不動産共有者の一人が死亡し、相続人がいないという法律相談が来ました。
この場合、相続人がいない共有者の持ち分の行方がどうなるか知る必要があります。
そこで、今日は、民法255条を紹介します。
(持分の放棄及び共有者の死亡)
第255条共有者の一人が、その持分を放棄したとき、又は死亡して相続人がないときは、その持分は、他の共有者に帰属する。
本来、相続人不確定により、相続財産は原則として国庫に帰属します。
しかし、共有者の一人について持分の放棄や死亡(相続人不存在)という事由が生じた場合に、その持分はどうなるのかということを規定したのが255条の条文です。
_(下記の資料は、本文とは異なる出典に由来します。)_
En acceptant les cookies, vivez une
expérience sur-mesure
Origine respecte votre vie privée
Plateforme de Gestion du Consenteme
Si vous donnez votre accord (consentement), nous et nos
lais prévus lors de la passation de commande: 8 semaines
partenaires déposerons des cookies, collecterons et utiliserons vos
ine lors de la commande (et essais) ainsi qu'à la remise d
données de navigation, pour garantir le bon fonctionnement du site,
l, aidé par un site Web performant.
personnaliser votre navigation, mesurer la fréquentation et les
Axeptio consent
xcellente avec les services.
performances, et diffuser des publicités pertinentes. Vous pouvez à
簡単に説明すると、民法255条は、相続人が不存在の場合、共有持分は他の共有者のものになると書いていますが、その共有持分権に担保が設定されていたり、相続債権者への弁済のために換価の必要があったり、あるいは、特別縁故者への分与の必要があるなどといった場合には、民法255条によって直ちに他の共有者に帰属するということにはならず、最後の最後に、相続人不存在が確定し、債権者への弁済も特縁への分与もなく、国庫に帰属するという段階になって初めて共有者に帰属するということになります。
Point 民法255条後段の立法趣旨
相続財産が共有持分の場合に国庫帰属するものとすると国と他の共有者との間に共有関係が生じ不便という点にあることから民法255条が規定されました。
この共有の本質から、民法255条は規定されており、これを共有の弾力性といいます。